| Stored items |

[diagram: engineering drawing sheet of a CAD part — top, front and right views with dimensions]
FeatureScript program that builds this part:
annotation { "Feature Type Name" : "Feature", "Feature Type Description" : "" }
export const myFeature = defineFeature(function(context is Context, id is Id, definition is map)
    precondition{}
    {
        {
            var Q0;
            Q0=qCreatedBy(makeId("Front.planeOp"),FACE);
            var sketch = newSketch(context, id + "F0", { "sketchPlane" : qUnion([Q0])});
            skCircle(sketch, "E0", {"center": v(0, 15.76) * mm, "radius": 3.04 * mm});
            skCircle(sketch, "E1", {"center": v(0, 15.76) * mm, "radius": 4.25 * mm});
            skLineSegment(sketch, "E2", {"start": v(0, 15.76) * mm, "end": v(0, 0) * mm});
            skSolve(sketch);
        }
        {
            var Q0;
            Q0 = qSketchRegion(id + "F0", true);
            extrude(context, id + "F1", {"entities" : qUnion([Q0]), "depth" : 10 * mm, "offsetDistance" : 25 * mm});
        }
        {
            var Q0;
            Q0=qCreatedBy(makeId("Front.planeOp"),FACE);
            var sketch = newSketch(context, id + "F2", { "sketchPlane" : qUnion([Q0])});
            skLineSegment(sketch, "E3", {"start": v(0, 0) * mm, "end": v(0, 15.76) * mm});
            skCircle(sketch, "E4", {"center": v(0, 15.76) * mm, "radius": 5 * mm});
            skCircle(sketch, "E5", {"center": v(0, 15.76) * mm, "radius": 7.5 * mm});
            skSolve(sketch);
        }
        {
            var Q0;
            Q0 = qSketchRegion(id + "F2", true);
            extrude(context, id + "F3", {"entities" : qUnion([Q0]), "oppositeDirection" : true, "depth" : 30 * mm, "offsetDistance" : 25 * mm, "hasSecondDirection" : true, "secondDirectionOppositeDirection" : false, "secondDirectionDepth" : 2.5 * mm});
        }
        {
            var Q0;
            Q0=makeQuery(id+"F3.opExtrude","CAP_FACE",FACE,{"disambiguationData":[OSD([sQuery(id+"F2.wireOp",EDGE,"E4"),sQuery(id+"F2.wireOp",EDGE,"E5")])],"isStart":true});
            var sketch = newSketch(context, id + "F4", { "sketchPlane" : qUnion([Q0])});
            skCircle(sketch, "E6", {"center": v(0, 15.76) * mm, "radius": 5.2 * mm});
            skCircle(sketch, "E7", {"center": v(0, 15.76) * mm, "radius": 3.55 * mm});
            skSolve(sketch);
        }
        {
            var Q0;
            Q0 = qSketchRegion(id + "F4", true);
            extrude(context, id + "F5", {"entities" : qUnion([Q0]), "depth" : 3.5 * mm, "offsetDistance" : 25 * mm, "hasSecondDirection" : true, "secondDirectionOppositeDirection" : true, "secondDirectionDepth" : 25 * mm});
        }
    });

...

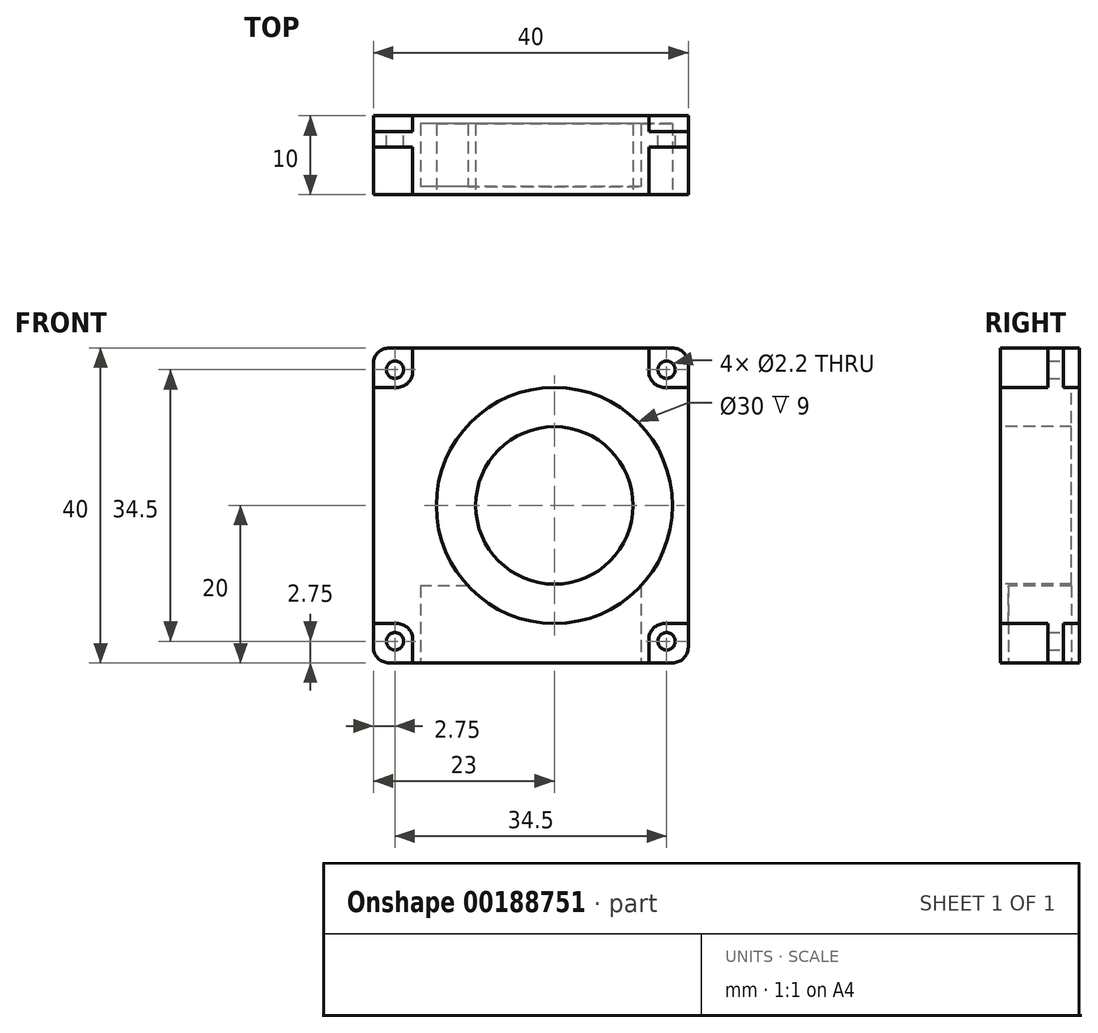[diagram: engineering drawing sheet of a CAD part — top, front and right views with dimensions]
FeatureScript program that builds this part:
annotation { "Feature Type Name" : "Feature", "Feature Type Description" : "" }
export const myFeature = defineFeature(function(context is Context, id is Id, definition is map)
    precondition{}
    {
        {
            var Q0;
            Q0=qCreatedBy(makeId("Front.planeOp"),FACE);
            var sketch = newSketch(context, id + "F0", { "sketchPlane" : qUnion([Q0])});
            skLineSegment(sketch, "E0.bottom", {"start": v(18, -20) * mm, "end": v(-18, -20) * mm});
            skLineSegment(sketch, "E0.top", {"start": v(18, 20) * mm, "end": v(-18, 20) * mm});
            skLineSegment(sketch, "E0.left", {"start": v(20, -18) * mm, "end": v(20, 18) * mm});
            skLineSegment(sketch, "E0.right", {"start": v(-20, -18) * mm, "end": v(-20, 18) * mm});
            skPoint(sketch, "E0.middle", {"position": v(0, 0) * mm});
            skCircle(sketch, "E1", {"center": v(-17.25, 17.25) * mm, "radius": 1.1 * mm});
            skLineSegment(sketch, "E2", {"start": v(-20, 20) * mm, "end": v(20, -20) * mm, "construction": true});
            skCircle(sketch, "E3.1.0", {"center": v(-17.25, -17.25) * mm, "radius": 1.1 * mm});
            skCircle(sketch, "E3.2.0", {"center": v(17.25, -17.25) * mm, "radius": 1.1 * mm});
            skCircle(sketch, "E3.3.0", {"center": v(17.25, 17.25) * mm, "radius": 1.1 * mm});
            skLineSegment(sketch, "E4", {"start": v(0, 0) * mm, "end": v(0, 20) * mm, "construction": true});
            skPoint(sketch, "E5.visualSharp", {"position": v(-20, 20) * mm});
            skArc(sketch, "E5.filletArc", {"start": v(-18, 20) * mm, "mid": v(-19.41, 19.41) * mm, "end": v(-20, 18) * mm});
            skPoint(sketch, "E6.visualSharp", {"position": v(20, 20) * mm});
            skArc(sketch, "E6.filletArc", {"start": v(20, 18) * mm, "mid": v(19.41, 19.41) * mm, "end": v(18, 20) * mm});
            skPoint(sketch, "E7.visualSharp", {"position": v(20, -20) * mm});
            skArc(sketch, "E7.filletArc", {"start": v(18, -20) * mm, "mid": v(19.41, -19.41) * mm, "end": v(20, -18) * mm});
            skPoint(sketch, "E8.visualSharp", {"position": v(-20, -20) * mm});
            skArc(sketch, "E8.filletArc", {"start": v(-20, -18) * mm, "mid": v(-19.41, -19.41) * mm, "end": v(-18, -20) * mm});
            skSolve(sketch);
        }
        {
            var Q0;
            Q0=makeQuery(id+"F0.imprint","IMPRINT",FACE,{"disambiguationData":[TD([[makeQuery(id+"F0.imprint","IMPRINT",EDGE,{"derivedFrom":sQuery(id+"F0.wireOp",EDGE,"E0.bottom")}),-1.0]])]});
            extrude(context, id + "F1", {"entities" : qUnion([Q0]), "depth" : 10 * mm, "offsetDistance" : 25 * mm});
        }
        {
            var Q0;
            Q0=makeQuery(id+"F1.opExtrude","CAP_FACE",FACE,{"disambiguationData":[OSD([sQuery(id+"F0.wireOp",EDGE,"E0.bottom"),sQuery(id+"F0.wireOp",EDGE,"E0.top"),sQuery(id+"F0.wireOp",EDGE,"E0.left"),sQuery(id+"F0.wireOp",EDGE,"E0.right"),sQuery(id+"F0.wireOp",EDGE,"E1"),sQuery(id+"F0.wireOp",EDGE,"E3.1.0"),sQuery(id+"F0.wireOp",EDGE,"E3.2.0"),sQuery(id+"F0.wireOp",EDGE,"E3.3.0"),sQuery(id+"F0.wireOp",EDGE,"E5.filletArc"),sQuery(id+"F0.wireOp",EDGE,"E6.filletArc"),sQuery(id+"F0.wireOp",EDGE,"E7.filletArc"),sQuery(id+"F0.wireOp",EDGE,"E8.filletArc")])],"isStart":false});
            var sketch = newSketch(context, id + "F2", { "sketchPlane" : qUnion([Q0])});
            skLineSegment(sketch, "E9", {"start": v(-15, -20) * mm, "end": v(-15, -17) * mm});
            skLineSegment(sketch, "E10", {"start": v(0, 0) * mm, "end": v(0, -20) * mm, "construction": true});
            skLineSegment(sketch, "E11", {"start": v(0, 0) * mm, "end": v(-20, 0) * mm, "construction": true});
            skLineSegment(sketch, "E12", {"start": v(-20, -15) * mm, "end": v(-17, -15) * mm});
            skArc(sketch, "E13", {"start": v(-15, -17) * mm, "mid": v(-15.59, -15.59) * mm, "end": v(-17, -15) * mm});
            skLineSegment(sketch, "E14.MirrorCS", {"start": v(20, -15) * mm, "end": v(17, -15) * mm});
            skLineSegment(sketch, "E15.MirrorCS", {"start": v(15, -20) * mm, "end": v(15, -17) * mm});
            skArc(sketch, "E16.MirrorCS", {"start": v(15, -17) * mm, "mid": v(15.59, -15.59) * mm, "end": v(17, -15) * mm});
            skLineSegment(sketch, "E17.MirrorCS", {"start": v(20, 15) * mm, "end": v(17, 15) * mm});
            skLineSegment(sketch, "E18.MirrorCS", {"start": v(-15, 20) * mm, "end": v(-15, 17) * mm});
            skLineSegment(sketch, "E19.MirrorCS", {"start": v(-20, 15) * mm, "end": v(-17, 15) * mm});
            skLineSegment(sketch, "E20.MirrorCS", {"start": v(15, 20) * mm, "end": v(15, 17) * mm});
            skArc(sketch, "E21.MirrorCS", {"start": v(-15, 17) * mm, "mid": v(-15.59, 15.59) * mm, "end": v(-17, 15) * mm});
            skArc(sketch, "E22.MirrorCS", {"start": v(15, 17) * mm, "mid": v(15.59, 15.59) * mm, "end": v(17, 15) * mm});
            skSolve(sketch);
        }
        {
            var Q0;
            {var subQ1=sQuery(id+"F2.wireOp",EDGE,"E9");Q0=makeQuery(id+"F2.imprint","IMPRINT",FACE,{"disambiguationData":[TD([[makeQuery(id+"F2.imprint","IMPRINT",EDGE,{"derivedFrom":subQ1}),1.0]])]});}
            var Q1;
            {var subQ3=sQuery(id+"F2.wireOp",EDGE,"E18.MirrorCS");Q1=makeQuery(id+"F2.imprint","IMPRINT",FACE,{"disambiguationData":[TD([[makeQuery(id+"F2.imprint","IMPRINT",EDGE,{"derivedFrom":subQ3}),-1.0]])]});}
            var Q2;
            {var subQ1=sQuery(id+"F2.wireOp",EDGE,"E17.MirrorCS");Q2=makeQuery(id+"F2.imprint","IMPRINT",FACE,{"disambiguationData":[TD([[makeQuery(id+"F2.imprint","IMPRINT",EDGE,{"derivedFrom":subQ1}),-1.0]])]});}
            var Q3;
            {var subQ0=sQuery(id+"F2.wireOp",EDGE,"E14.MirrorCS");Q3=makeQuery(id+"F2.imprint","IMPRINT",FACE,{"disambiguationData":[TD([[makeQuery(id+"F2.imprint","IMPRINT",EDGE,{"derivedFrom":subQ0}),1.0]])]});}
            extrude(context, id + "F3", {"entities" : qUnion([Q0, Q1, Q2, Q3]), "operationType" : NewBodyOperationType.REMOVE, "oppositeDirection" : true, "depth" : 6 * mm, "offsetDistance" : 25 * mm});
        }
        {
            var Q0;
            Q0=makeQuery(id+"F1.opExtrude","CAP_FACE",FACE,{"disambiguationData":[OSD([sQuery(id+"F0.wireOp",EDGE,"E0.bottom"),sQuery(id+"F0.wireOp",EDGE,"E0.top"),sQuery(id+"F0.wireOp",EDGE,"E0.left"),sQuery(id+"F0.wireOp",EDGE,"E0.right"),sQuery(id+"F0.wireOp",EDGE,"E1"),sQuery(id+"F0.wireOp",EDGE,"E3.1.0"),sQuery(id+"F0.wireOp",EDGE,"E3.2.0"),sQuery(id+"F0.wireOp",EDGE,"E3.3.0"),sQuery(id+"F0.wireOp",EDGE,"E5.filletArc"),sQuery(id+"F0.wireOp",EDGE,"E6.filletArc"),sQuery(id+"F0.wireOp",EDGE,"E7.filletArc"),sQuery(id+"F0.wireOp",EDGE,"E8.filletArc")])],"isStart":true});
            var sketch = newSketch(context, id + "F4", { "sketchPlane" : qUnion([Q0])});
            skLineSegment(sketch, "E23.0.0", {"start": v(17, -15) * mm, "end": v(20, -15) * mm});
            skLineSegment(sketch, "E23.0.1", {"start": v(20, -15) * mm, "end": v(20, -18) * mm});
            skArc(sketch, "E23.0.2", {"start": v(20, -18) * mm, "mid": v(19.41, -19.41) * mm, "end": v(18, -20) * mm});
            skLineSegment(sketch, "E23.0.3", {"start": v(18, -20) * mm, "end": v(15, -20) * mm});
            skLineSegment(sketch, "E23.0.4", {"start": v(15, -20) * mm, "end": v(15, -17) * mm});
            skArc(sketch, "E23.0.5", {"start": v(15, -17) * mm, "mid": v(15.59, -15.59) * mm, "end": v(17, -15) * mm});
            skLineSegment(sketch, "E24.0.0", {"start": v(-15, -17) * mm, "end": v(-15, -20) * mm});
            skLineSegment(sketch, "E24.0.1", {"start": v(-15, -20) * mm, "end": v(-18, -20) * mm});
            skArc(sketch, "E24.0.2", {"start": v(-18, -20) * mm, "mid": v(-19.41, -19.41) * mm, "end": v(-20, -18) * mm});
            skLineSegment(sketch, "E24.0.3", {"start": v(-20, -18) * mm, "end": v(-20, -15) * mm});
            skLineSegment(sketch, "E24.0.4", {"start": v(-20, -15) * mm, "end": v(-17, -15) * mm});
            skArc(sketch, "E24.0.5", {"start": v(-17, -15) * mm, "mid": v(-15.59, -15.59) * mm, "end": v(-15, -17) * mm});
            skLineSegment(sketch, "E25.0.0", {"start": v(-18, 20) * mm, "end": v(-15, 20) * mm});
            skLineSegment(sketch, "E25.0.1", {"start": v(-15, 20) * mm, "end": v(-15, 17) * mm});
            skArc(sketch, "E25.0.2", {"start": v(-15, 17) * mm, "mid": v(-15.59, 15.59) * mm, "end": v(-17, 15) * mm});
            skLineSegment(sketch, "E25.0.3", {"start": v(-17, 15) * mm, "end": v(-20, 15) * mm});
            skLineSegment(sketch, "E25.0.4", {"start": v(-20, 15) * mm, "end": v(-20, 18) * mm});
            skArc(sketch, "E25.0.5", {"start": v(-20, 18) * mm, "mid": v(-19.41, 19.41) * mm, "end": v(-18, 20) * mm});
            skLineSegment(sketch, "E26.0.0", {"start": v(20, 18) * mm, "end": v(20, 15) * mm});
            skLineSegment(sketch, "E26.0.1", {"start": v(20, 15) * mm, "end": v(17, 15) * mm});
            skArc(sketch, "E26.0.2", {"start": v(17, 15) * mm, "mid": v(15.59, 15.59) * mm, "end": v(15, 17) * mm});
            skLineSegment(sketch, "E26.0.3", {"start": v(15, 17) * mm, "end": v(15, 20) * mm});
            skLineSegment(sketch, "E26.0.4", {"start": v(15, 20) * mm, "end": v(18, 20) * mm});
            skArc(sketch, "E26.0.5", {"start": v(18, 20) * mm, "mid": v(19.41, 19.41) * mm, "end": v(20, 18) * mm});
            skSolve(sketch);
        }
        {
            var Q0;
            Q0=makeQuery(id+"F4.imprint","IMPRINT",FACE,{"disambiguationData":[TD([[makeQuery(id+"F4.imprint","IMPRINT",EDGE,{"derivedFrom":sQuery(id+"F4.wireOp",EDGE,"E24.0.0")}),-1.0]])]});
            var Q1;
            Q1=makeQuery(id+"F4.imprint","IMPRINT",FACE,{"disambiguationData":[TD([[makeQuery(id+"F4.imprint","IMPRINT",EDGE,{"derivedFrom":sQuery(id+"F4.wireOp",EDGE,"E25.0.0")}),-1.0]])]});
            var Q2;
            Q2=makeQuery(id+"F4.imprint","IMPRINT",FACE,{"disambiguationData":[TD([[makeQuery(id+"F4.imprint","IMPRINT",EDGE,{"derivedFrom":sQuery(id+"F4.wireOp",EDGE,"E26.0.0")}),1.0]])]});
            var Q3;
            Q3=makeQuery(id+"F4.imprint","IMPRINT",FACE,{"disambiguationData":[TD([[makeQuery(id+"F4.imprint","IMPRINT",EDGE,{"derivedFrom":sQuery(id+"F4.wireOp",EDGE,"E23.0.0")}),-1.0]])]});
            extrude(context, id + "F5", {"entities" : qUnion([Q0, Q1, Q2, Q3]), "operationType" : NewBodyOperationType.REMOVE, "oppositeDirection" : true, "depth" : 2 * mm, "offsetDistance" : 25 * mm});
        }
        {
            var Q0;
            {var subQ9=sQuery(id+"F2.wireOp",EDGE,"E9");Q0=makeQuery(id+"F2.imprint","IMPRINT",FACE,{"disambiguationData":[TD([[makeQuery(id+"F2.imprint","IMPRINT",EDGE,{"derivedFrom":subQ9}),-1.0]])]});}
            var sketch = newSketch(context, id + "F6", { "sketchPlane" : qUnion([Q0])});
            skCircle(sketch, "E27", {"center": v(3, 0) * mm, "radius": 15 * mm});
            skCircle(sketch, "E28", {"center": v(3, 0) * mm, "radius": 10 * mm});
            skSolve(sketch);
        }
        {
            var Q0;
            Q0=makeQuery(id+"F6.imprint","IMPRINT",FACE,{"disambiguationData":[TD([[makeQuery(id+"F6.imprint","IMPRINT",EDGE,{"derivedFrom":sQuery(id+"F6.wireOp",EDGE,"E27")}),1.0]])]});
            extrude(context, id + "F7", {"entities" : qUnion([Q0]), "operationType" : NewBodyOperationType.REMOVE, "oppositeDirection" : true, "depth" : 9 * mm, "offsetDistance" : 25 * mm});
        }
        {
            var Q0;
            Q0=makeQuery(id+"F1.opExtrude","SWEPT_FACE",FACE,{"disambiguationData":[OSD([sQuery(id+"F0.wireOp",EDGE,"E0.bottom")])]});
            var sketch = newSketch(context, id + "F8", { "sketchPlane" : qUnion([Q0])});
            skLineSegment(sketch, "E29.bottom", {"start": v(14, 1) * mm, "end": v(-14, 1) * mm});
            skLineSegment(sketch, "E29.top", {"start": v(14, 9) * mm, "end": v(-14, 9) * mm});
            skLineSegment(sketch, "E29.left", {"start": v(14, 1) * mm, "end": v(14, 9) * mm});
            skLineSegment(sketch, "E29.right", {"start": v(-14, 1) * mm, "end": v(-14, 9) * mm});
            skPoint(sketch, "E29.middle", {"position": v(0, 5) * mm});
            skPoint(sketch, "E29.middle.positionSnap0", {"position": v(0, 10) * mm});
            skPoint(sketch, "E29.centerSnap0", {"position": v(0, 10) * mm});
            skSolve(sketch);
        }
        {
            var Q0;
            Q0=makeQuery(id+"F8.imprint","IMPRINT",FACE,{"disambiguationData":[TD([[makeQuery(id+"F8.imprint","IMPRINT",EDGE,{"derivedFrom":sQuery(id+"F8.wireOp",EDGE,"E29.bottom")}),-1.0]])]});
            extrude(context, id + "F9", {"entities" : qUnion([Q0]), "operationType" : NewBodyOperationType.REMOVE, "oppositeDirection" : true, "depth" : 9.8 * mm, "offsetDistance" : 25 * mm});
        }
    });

==

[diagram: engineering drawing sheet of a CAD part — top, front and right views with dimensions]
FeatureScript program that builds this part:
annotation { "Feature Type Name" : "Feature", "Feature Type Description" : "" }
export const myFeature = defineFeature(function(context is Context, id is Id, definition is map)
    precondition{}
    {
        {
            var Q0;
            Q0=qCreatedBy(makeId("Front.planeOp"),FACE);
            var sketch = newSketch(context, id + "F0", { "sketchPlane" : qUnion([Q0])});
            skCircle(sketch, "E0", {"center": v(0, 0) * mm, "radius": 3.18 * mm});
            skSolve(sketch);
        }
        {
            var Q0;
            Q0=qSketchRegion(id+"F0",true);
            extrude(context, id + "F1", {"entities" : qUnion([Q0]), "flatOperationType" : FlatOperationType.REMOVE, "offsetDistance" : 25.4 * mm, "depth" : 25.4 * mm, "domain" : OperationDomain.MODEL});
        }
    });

| Problem requirements |
Which lines in the rows above contain the string "position"? Pull out each of them.

| Answer below |
            skPoint(sketch, "E0.middle", {"position": v(0, 0) * mm});
            skPoint(sketch, "E5.visualSharp", {"position": v(-20, 20) * mm});
            skPoint(sketch, "E6.visualSharp", {"position": v(20, 20) * mm});
            skPoint(sketch, "E7.visualSharp", {"position": v(20, -20) * mm});
            skPoint(sketch, "E8.visualSharp", {"position": v(-20, -20) * mm});
            skPoint(sketch, "E29.middle", {"position": v(0, 5) * mm});
            skPoint(sketch, "E29.middle.positionSnap0", {"position": v(0, 10) * mm});
            skPoint(sketch, "E29.centerSnap0", {"position": v(0, 10) * mm});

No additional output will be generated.